» READING PASSAGE
╔══

They'll talk about brains living in jars. They'll talk about an evil demon creating an elaborate deception all up in your mind. But these are just thought experiments. Down here in the real world, all this stuff doesn't actually exist. So when Descartes makes the claim on the back of the evil demon and says, "I think, therefore I am," Ortega's not all that mad at the reasoning going on there. He just thinks Descartes didn't take it far enough.
To Ortega, we live, therefore we think. Meaning that to Ortega, when you don't begin from a dualistic metaphysics there, then what the claim by Descartes is actually saying is "I think, therefore I exist in the world." And this changes everything to José Ortega. Now there's a lot of good lines you could pull from Ortega's writing, but by far the most famous line if you're studying his work and trying to understand the way he's looking at human reality is this line right here:
He says, quote, I am I and my circumstance. And if I do not save it, I do not save myself, end quote. So out of context, this line can seem deceptively simple, but there's actually a lot going on here. And I guess the best way to get acquainted with what he means when he writes it is to just take it apart into sections and explain what he means piece by piece. We already partially know what he means when he's talking about the I in this quote. That to exist as a subject is always to exist within the world.
Think back to when this all began. You know, you're about to be born. You're canoeing down the birth canal. You open your eyes. And what's the first thing you realize right before they slap a little pink hat on your head? I'm in the world.
Meaning that you are not navigating the world. You are a part of the world. Think of your experience of your existence as one singly unified entity with brackets around it called human reality in the world. That is your reality that you have access to. And this becomes the new vantage point, the new workstation for rethinking everything we think we know about human life.
Okay, so back to the quote. This is part of the "I" in that quote. But the other part of us, he says, is that we are also our circumstances. What does he mean when he says that? The best way to explain it is to talk about how Ortega sees knowledge. More specifically, the limited parameters that he thinks human life always needs to operate within to be able to acquire knowledge of the world at all. He might start out by saying, "Our existence may always be linked to the world.
But make no mistake, there is never a point in time where we can see all of the world at once. It may seem like a remarkably obvious statement to lead with, but what he's referencing is all these philosophers that have tried to find some theory that gives them absolute knowledge of the universe, they're all kidding themselves at some level. When we're just being realistic, the only thing any of us ever really have access to is an individual human perspective. This makes him a proponent of something that falls under the general heading of perspectivism. Now,
Totally get it. Some people hear the word perspectivism and they slowly start to die from the inside out or at least want to.
You know, there can be this idea that if Ortega's gonna say that all we have is a perspective, then what that must mean is that to remain logically consistent, I gotta listen to people in my life as though all perspectives are equally valid. You know, Grandma Beatrice comes over and says, "Well, your perspective is the intersubjective consensus of modern science. But my perspective is that we're all fluffy seeds floating in the breeze next to a great sycamore tree." Uh, no. No, that's not what we are.

╚══

» DATA EXTRACT

╔══

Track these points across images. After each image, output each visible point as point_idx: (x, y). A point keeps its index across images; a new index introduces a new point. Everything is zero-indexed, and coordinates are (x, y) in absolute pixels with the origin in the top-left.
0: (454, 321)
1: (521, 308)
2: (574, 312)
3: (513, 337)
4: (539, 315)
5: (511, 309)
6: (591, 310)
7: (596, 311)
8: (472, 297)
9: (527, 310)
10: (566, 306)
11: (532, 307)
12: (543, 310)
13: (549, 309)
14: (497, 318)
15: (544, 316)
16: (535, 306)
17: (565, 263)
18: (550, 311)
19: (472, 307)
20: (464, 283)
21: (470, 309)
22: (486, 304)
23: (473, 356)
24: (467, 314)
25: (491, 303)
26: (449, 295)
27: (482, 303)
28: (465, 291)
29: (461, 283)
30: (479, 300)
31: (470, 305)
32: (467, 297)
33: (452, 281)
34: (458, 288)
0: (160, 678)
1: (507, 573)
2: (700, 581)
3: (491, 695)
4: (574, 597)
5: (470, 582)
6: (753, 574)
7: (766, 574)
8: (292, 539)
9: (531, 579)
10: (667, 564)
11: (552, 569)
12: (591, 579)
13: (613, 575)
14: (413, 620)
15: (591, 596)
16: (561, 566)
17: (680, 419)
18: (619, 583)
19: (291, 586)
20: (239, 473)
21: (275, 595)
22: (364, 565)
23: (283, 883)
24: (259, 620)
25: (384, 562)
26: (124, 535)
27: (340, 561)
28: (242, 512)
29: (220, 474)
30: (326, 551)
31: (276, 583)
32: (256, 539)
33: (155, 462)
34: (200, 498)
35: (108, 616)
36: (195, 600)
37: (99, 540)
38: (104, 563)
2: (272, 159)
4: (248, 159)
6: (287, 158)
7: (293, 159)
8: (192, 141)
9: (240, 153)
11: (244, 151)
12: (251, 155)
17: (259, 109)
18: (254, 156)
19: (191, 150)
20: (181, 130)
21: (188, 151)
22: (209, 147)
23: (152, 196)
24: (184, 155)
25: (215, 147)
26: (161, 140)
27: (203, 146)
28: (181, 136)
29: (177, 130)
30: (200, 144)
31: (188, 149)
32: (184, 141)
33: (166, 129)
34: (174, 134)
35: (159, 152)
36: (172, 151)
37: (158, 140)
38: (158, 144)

╚══
╔══

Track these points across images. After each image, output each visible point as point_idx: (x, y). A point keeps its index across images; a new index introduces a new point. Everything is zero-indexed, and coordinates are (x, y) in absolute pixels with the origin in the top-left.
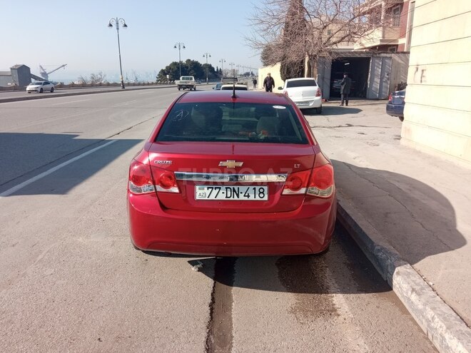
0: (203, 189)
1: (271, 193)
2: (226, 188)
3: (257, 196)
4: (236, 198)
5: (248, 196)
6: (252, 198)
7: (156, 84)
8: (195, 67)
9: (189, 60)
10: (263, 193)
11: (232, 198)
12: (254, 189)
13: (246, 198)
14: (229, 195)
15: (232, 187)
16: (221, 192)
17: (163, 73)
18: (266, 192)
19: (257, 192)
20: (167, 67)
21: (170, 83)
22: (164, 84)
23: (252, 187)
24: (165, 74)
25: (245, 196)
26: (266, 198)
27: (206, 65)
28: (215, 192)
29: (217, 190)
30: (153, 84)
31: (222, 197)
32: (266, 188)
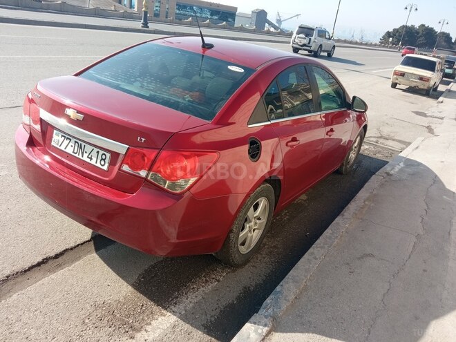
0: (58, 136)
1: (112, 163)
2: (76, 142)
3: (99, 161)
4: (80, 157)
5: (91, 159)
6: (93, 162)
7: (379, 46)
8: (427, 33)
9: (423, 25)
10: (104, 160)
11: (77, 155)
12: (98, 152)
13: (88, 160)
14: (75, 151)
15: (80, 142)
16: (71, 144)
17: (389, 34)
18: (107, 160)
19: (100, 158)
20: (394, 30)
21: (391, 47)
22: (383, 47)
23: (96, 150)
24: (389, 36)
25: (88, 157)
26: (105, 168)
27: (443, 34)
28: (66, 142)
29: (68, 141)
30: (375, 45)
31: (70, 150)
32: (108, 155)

╚══

» WORK ORDER 1
Print the passage on Ortega verbatim, starting at "But make no" and ending at "least want to.".
» WORK ORDER 2
Continue the passage on Ortega, picking up directly after its final sentence.

» EXERCISE RESULT 1
But make no mistake, there is never a point in time where we can see all of the world at once. It may seem like a remarkably obvious statement to lead with, but what he's referencing is all these philosophers that have tried to find some theory that gives them absolute knowledge of the universe, they're all kidding themselves at some level. When we're just being realistic, the only thing any of us ever really have access to is an individual human perspective. This makes him a proponent of something that falls under the general heading of perspectivism. Now,
Totally get it. Some people hear the word perspectivism and they slowly start to die from the inside out or at least want to.

» EXERCISE RESULT 2
But that's my perspective. No, Grandma. Grandma, we're not doing this again. Float your seed over there to Spain in the early 1900s and just listen to Ortega, because he would say that this is not a perspectivism like Nietzsche's perspectivism, which Ortega thinks ultimately devolves down into a subjective relativism. No, under Ortega's perspectivism, he's very clear that
Not all perspectives are created equal. Some perspectives are better than others. There is a truth that exists out there. We just change our position and orientation to that truth. Let me give an example before we get any deeper into this. The example he gives at one point in his writing is of when he was walking through a forest on a trail. Now, the forest he's walking through is huge. Dense trees. You look around. You can't really see anywhere outside of about 50 feet in any direction around you.
Now, let's say you wanted to try to get knowledge of that entire forest in the same way we often want to get knowledge about the entire world around us. The only thing you ever really have access to is that human perspective of about 50 feet around you.
Now, it should be said, you can shift your orientation and position in relation to that forest. You can move to different parts of the trail, to different points in time and space. You can see the same collection of trees from a completely different angle. You may even come to a clearing where you get to see one angle of a larger portion of the forest.
But there is never a point, Ortega says, within our human perspective of the world where you can see all angles and perspectives at once. This is true of things in the physical world. This is true of cultural institutions. This even rings true all the way down to basic things we have to do in our everyday life. Like, you ever been looking at a house or an apartment online and they got the wide-angle lens on the camera? It's all well-lit. Looks like you're about to stay in the Taj Mahal.
But then you actually get there, it turns out you're sleeping in like a mop bucket in a spare closet at a bed, bath and beyond. Yeah, we've all been there before. Point is, we only stand to benefit from sending other photographers in to get different interpretations of reality. No single perspective under Ortega is ever going to encapsulate the entire truth.
But no perspective is entirely a mental construction either. Even a purely metaphorical account of reality potentially has something to teach us. And our perspective only suffers to Ortega if we don't expose ourselves to a diversity of conflicting opinions from other human lives. We got to see the world from as many different angles as we can and then link the pictures together into a higher resolution, wider angle view, kind of like a panoramic shot of the culture and world that surrounds us.
Now, on the surface this can seem like far from the most groundbreaking discovery in the history of philosophy. At first glance this can seem like Ortega's more or less just attached a non-dualistic metaphysics onto something that most of us believe in pretty much through common sense. I mean, of course all I have is my own perspective. Of course that is limited. And of course your perspective almost always becomes more developed the more you educate yourself on different takes arrived at by other people.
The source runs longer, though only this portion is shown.